Pozycja Kierowca ZespółCzasStrata
1. RekadyFerrari0:59.327-
2. MikruseKArrows0:59.3710:00.044
3. Patrique2001Toro Rosso0:59.4340:00.107
4. SzprycekMcLaren0:59.4350:00.108
5. NorbiArrows0:59.4500:00.123
6. PandodoLotus0:59.4820:00.155
7. SzymussoBMW Sauber0:59.5240:00.197
8. AfterToro Rosso0:59.6580:00.331
9. Kubusa96BMW Sauber0:59.7630:00.436
10. AdveJordan0:59.7830:00.456
11. ZanDiRed Bull0:59.8540:00.527
12. OstachimJordan1:00.0920:00.765
13. GraczekMcLaren1:00.1320:00.805


Zmieszczenie się całej trzynastki w niewiele ponad 0,8 sekundy sprawiało, że walka o Pole Position zapowiadała się jeszcze bardziej ekscytująco niż zwykle, gdyż dosłownie każdy z siedmiu kierowców mógł wygrać czasówkę (mieścili się oni w Q1 w 0,2 sekundy!), choć oczywiście liczono się też z tym, że któryś z kierowców może odpalić petardę. Nieraz taką zdolność pokazywał nam Rekady, choć w tym sezonie raczej tego nie widzimy. Tak też było w tej części kwalifikacji, gdyż nie wszystko szło po myśli kierowcy Ferrari, miał problemy ze sklejeniem okrążenia. Gdy już się jakoś udało, to okazało się, że jest drugi - świetnie pojechał bowiem MikruseK i czas 0:59.355 dawał realną nadzieję na drugie z rzędu Pole Position. Każdy z pozostałych kierowców wiedział, że musi dać z siebie 100% i chyba trochę im to plątało ręce, bo nie mogli wykręcić najlepszych swoich wyników. Pokazywał to zwłaszcza Patrique2001, który nawiasem mówiąc, popisał się dość osobliwym wyczynem - przy wyjeździe z pit-lane obrócił się i urwał skrzydło, przez co stracił cenne minuty. Gdy już pojechał jakieś przyzwoite kółko - dało mu to tylko szóste miejsce. Pokonał jedynie Szymussa, który na tym torze o dziwo nie prezentował błysku, ciągle czegoś brakowało. Długo na trzecim miejscu był Norbi, ale najpierw wyprzedził go Szprycek, a potem - Pandodo. Różnice były znikome.
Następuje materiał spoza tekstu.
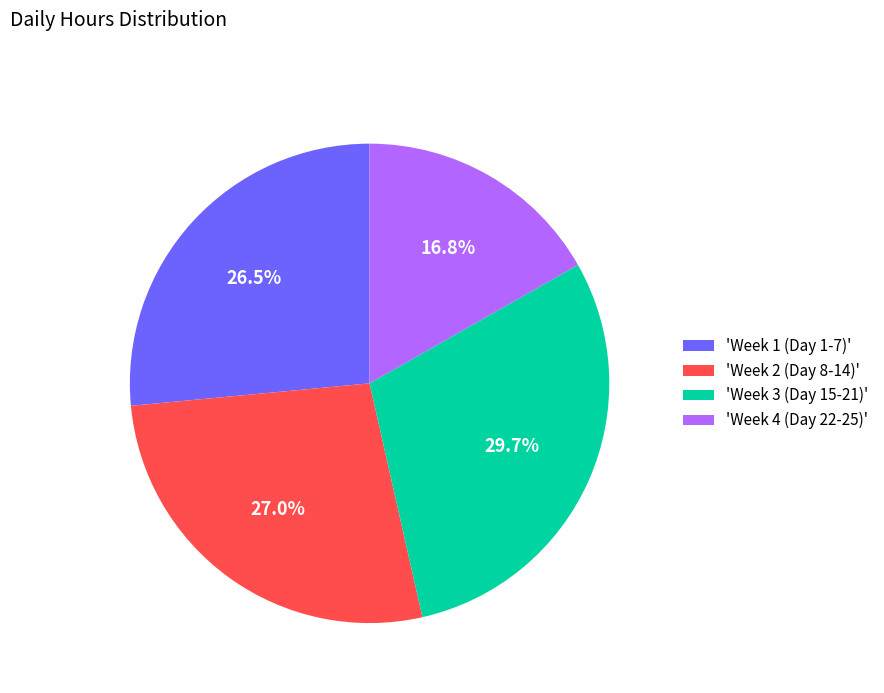

Which has a higher value, 'Week 4 (Day 22-25)' or 'Week 2 (Day 8-14)'?

'Week 2 (Day 8-14)'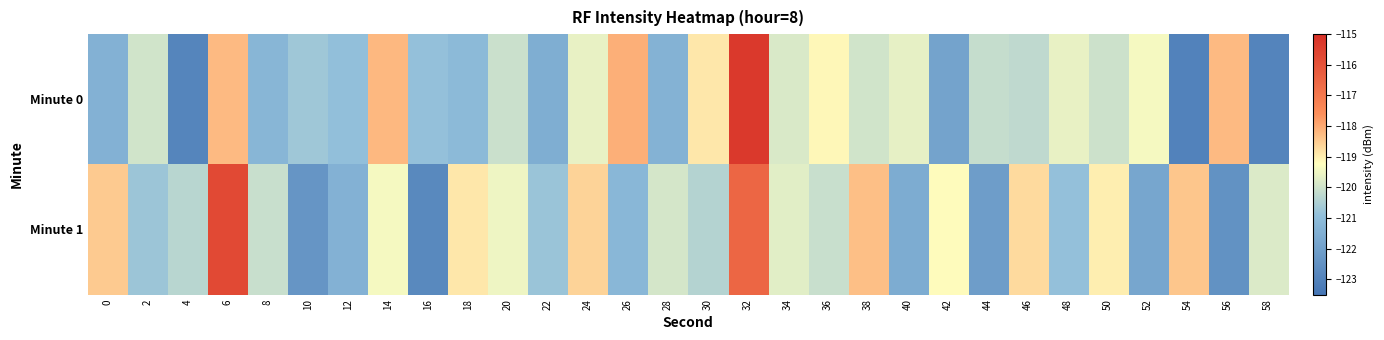

Which series has the largest total across all categories?

Minute 1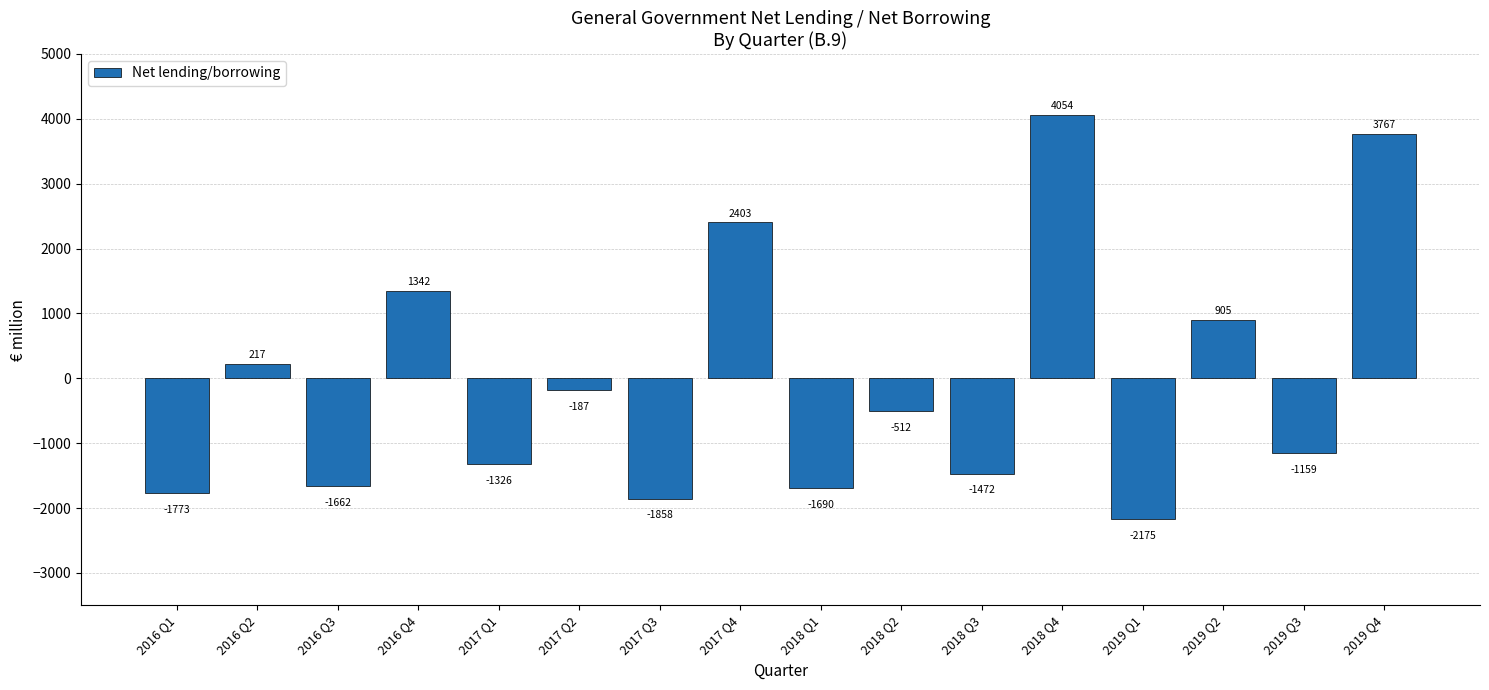

At which label does the data first exceed -512?

2016 Q2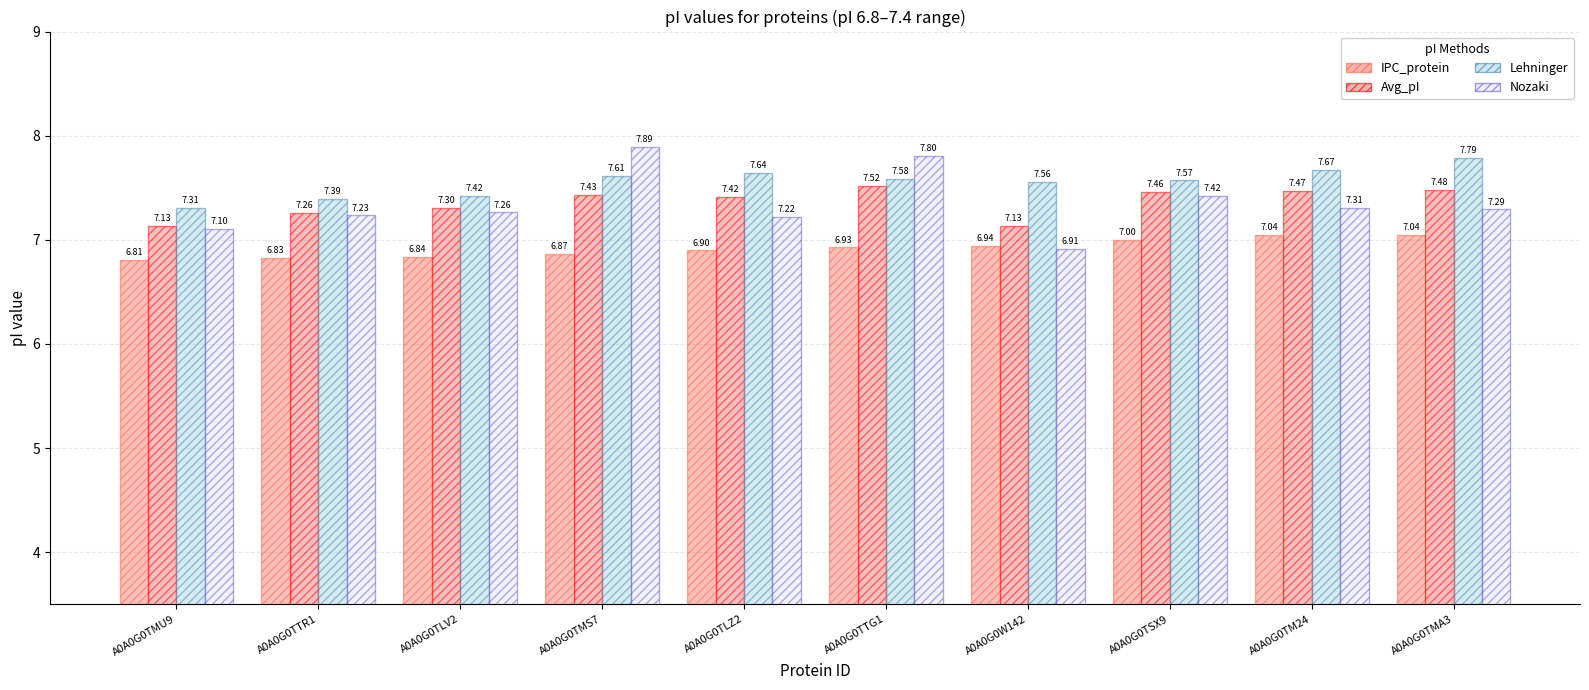

What is the value of the Lehninger bar at the 10th from the left?

7.8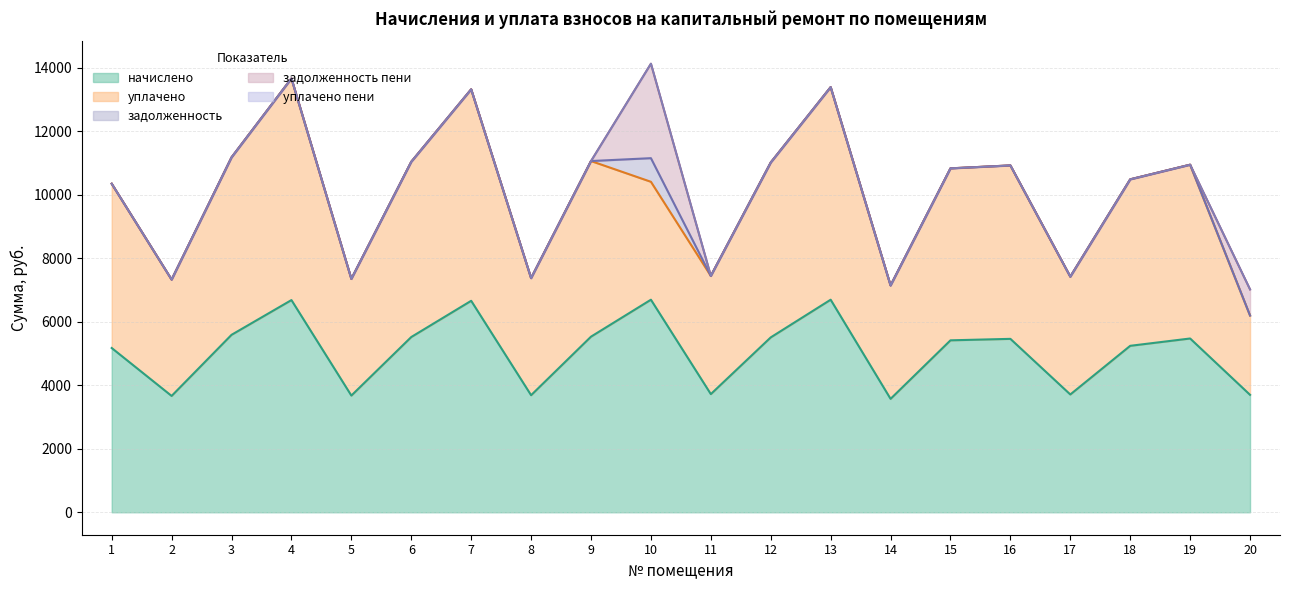

Reading left to right, extract all data points from this chart.

начислено: 5172.4	3663.4	5587.2	6681.5	3674.9	5518.1	6658.6	3686.4	5529.6	6693.1	3721.0	5506.6	6693.1	3571.2	5414.4	5460.5	3709.4	5241.6	5472.0	3697.9
уплачено: 5172.4	3663.4	5587.2	6978.4	3674.9	5518.1	6658.6	3686.4	5529.6	3712.8	3721.0	5506.6	6693.1	3571.2	5414.4	5460.5	3709.4	5241.6	5472.0	2497.4
задолженность: 0.0	0.0	0.0	0.0	0.0	0.0	0.0	0.0	0.0	743.7	0.0	0.0	0.0	0.0	0.0	0.0	0.0	0.0	0.0	0.0
аванс (переплата): 0.0	0.0	0.0	0.0	0.0	0.0	0.0	0.0	0.0	0.0	0.0	0.0	0.0	0.0	0.0	0.0	0.0	0.0	0.0	0.0
задолженность пени: 0.0	0.0	0.0	0.0	0.0	0.0	0.0	0.0	0.0	2974.7	0.0	0.0	0.0	0.0	0.0	0.0	0.0	0.0	0.0	821.8
уплачено пени: 0.0	0.0	0.0	0.0	0.0	0.0	0.0	0.0	0.0	2.8	0.0	0.0	0.0	0.0	0.0	0.0	0.0	0.0	0.0	0.0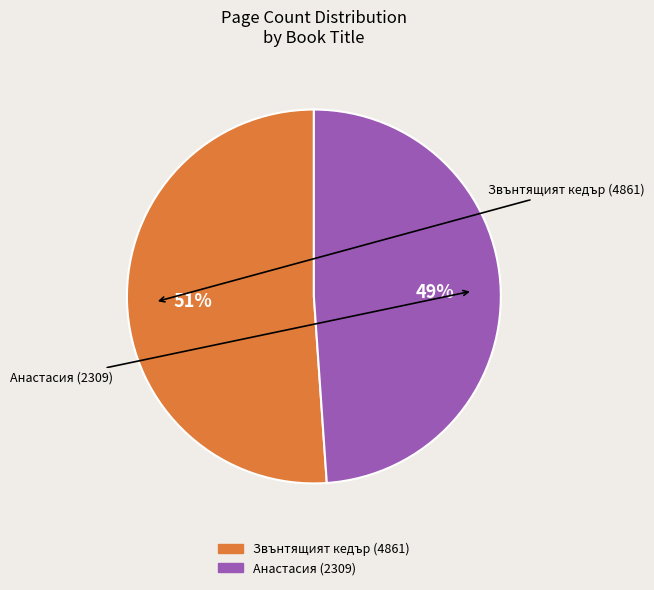

Which slice is the smallest?

Анастасия (2309)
Kierowca McLarena mógł pojechać jeszcze lepiej, ale popełnił błąd i pozbawił się szansy przynajmniej na pierwszą linię. Idealnego okrążenie nie pojechał także Rekady, który musiał tym samym ponownie uznać wyższość Mikrusa. W ten sposób kierowca, który przed sezonem nie miał ani jednego startu w pierwszej linii, został pierwszym, który w dwunastym sezonie wywalczył więcej niż jedno Pole Position.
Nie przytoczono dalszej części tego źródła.